Belfast Telegraph

Judge rules failure to compensate victims of historical abuse not unlawful

Judge Bernard McCloskey opened the door for a further potential challenge.

Victims and families of victims of historical institutional abuse outside Belfast’s High Court (Liam McBurney/PA)
Victims and families of victims of historical institutional abuse outside Belfast’s High Court (Liam McBurney/PA)

Northern Ireland Secretary Karen Bradley’s ongoing failure to compensate victims of historical abuse in the absence of a Stormont executive is not unlawful, a High Court judge in Belfast has ruled.

An abuse survivor failed in his bid to compel Mrs Bradley to implement stalled redress mechanisms for victims and call an Assembly election.

But Judge Bernard McCloskey opened the door for a further potential challenge if Mrs Bradley does not act on draft legislation on the compensation scheme that has been developed by Stormont civil servants.

The plight of victims and survivors of historical institutional abuse in Northern Ireland illustrates graphically just how damaging this is for certain sections of society Judge Bernard McCloskey

He said the current political vacuum was unsatisfactory but it was not unconstitutional.

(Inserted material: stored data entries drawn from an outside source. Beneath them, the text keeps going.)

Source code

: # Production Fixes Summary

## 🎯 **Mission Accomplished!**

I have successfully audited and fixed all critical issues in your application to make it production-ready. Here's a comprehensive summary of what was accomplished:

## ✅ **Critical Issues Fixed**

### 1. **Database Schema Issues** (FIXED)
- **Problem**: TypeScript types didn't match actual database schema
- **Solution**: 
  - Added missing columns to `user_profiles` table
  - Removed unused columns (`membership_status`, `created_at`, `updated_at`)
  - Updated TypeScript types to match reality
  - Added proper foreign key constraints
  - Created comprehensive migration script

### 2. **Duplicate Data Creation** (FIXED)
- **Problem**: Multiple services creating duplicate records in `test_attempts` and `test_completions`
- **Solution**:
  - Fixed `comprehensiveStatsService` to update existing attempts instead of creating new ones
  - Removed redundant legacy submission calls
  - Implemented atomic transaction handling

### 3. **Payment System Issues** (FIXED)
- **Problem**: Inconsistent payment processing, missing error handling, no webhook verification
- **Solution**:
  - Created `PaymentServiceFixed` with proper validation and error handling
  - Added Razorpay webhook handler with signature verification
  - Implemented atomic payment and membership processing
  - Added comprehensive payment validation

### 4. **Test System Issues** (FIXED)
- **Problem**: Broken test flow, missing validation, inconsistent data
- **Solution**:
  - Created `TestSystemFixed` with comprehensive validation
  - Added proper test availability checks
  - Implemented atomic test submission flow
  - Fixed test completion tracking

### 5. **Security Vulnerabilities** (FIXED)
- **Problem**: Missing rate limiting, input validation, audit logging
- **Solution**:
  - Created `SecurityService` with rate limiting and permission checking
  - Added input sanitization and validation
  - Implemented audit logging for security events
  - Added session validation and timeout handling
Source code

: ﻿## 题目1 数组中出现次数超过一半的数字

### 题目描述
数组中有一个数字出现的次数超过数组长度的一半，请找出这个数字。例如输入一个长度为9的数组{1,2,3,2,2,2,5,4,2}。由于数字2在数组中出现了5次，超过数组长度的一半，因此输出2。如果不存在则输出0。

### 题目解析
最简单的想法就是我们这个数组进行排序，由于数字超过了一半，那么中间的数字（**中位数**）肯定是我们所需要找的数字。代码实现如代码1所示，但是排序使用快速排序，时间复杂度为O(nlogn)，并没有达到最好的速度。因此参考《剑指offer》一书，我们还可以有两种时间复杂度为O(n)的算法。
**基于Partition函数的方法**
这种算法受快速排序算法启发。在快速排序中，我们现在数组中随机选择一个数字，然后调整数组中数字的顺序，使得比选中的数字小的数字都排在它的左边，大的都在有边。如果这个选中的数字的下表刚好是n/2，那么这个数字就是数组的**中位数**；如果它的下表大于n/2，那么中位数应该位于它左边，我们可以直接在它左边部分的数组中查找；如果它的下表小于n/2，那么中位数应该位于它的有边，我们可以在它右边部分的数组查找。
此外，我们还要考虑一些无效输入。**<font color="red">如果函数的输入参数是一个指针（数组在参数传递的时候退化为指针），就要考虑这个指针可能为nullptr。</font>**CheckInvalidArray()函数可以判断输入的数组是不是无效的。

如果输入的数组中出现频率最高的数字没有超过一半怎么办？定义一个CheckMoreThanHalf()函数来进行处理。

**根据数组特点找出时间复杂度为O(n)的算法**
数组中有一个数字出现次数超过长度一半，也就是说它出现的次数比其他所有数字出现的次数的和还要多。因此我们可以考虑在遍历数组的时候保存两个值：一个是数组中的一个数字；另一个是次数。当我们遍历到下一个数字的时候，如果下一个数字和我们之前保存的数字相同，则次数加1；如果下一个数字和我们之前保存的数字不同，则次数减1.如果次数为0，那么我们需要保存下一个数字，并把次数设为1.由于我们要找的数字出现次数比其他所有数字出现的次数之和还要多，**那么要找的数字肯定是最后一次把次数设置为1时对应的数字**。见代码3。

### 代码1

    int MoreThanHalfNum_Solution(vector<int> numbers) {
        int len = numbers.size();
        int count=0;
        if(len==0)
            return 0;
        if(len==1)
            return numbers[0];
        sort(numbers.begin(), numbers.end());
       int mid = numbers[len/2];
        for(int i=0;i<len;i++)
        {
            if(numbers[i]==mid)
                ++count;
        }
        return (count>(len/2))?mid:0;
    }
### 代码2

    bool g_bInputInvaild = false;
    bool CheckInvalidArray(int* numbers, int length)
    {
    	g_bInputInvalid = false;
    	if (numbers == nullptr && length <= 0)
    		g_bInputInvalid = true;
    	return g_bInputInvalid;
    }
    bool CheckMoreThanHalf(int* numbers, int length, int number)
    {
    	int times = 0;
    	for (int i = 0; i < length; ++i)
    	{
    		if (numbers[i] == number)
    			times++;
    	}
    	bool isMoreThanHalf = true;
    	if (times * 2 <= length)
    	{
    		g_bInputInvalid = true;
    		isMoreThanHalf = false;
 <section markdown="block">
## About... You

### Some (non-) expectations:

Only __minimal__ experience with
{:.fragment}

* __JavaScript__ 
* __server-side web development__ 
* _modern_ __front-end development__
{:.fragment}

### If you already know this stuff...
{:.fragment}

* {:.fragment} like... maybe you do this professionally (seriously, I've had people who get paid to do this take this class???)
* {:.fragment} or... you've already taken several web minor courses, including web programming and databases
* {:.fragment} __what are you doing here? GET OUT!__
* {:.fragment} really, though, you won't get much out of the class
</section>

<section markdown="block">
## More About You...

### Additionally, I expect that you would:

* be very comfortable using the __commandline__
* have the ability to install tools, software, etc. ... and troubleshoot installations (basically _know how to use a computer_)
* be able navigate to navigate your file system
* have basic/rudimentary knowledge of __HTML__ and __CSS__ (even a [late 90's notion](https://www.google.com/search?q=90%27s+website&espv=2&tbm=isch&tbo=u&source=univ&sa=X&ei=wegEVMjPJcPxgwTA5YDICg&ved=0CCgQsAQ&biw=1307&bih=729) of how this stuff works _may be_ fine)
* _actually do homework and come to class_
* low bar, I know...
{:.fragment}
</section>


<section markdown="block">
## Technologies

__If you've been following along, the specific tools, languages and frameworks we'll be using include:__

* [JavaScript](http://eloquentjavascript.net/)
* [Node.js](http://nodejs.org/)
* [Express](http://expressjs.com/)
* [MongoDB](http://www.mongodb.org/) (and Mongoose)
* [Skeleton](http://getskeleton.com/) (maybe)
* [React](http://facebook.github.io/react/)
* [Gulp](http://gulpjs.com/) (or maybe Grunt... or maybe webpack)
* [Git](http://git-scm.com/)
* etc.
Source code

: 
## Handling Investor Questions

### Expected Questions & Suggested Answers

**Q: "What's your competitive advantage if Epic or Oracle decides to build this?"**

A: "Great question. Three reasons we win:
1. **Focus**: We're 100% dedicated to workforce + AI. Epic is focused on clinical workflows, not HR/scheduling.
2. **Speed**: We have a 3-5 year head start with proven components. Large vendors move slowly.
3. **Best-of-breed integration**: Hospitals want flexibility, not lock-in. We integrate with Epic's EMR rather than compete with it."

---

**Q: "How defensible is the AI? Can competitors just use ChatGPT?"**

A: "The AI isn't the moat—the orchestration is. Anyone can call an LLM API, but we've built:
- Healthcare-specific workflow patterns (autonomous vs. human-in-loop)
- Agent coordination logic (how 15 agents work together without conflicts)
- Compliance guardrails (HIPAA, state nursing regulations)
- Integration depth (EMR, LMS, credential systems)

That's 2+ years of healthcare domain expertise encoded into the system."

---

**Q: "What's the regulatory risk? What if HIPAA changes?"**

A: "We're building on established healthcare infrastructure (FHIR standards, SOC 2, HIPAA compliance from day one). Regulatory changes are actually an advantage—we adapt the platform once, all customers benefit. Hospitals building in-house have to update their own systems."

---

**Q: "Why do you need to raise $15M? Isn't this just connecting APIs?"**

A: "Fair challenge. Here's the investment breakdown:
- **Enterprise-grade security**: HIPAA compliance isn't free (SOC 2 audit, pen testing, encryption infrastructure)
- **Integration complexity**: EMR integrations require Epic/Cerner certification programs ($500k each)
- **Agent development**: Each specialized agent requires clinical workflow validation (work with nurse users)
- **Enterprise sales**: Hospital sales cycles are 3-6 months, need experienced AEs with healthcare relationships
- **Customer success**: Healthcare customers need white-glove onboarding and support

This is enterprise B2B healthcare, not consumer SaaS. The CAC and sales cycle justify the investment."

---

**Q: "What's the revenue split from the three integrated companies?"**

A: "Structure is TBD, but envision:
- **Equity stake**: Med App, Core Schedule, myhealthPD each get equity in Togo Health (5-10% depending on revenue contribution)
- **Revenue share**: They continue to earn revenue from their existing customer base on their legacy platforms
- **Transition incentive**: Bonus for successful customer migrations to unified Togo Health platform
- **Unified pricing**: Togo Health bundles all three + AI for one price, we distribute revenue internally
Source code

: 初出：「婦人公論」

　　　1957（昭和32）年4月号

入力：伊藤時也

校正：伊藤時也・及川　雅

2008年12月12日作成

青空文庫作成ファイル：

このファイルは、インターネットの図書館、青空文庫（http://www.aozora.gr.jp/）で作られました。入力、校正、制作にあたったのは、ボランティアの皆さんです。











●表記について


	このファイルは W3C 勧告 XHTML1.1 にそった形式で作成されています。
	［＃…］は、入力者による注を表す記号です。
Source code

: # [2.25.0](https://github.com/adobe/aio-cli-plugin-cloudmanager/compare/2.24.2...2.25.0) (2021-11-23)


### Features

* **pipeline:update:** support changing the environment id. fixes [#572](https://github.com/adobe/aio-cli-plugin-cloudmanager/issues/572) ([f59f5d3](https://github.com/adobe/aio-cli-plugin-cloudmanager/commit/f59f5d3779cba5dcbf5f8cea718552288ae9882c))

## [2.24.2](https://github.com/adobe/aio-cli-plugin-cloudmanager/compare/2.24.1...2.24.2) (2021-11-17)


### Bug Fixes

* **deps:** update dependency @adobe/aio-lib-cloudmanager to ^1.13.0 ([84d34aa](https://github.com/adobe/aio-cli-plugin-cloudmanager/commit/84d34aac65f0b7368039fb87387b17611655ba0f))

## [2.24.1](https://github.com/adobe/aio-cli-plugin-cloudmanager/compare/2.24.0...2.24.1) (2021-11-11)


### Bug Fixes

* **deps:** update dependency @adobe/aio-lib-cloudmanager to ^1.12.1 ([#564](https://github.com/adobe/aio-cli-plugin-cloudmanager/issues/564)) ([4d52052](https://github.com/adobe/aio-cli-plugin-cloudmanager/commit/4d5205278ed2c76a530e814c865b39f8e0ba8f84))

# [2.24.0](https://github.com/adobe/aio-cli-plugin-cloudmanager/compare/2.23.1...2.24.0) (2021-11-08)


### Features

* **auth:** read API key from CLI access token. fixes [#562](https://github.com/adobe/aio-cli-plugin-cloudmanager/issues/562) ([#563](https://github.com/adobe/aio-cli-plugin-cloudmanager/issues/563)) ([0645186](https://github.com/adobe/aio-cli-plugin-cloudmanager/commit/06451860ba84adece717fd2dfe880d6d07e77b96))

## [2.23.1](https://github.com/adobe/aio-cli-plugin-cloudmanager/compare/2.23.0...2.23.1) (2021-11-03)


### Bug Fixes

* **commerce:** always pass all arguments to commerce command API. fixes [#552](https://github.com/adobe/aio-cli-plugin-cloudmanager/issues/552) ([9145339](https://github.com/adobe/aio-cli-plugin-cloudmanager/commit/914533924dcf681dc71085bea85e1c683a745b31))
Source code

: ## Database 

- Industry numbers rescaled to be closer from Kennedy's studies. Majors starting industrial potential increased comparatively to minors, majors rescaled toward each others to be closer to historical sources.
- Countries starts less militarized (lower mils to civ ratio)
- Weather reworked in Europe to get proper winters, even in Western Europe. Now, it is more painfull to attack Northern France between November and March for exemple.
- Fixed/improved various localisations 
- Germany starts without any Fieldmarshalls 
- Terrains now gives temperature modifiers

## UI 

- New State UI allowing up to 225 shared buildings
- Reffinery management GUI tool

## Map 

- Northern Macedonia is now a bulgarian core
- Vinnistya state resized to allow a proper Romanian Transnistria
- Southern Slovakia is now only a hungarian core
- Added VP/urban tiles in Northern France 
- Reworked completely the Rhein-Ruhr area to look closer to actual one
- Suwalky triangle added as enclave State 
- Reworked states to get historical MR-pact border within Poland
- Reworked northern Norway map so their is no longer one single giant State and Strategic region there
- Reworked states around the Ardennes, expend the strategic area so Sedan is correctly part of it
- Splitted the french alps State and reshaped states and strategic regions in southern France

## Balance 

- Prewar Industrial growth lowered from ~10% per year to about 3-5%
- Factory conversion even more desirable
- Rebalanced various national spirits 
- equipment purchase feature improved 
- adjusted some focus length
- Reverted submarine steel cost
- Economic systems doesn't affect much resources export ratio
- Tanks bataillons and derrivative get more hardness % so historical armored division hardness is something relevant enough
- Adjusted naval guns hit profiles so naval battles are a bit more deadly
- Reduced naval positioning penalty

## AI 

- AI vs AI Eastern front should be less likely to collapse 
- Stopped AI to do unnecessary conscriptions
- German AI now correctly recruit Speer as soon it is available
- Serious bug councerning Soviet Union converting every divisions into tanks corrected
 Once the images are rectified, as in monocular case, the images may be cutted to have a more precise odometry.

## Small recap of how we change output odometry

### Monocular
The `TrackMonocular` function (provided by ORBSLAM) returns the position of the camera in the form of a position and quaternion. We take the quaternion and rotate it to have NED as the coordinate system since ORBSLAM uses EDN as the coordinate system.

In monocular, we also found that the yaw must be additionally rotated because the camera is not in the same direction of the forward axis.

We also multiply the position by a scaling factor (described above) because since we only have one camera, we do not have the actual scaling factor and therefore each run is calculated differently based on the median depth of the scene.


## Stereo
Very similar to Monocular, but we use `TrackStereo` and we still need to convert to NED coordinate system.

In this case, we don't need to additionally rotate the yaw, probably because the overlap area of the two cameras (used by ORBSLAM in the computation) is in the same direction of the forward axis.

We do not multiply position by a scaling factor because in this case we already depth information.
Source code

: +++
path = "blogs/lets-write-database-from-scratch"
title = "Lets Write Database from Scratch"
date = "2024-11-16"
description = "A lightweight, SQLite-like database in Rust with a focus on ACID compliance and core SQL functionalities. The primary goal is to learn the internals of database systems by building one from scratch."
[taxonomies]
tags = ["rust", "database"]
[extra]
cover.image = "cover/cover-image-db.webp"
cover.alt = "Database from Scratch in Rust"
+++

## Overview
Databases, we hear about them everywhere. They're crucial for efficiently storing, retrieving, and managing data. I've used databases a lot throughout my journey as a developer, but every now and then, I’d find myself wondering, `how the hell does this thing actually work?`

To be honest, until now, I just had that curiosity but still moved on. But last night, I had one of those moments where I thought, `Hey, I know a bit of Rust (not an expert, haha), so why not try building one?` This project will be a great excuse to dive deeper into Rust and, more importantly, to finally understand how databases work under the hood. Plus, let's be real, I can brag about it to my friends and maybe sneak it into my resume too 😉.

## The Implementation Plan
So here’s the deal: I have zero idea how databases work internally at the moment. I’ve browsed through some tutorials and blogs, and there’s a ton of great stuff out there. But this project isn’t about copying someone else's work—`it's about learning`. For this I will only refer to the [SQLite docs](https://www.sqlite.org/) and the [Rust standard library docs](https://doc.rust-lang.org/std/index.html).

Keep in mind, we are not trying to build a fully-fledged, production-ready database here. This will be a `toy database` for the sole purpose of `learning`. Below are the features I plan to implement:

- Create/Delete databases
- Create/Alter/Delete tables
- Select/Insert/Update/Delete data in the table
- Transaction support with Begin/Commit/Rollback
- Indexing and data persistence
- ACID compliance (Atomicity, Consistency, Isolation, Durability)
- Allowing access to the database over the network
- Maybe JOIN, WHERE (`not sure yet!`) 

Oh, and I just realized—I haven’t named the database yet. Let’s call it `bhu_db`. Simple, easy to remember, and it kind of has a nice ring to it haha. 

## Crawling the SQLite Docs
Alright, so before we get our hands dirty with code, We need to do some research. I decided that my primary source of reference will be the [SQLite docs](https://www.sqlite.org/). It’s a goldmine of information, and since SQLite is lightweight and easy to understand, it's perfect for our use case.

“The plight of victims and survivors of historical institutional abuse in Northern Ireland illustrates graphically just how damaging this is for certain sections of society,” he said.

The case was taken by an unnamed male victim, who is now in his seventies, known to the court as JR80.

He was challenging the lack of action on recommendations by a state inquiry into historical institutional abuse in the region.

The proposals put forward by the HIA inquiry, chaired by retired judge Sir Anthony Hart, are mired in uncertainty due to the Stormont impasse.

They were published just as the DUP/Sinn Fein-led executive was imploding in January 2017, so no elected local ministers have been able to take action.

A public consultation on the proposed shape of the compensation scheme closed last month, but the plans cannot be implemented without intervention by the UK Government.

The HIA inquiry studied allegations of abuse in 22 homes and other residential institutions between 1922 and 1995. There were 76 homes that operated during that time and abuse victims from all of them would be eligible to apply for compensation.

The facilities were run by the state, local authorities, the Catholic Church, the Church of Ireland and children’s charity Barnardo’s.

The inquiry recommended compensation payouts ranging from £7,500 to £100,000 for victims.

Members of the Northern Ireland Affairs Committee at Westminster have written to Mrs Bradley urging her to intervene and legislate for compensation.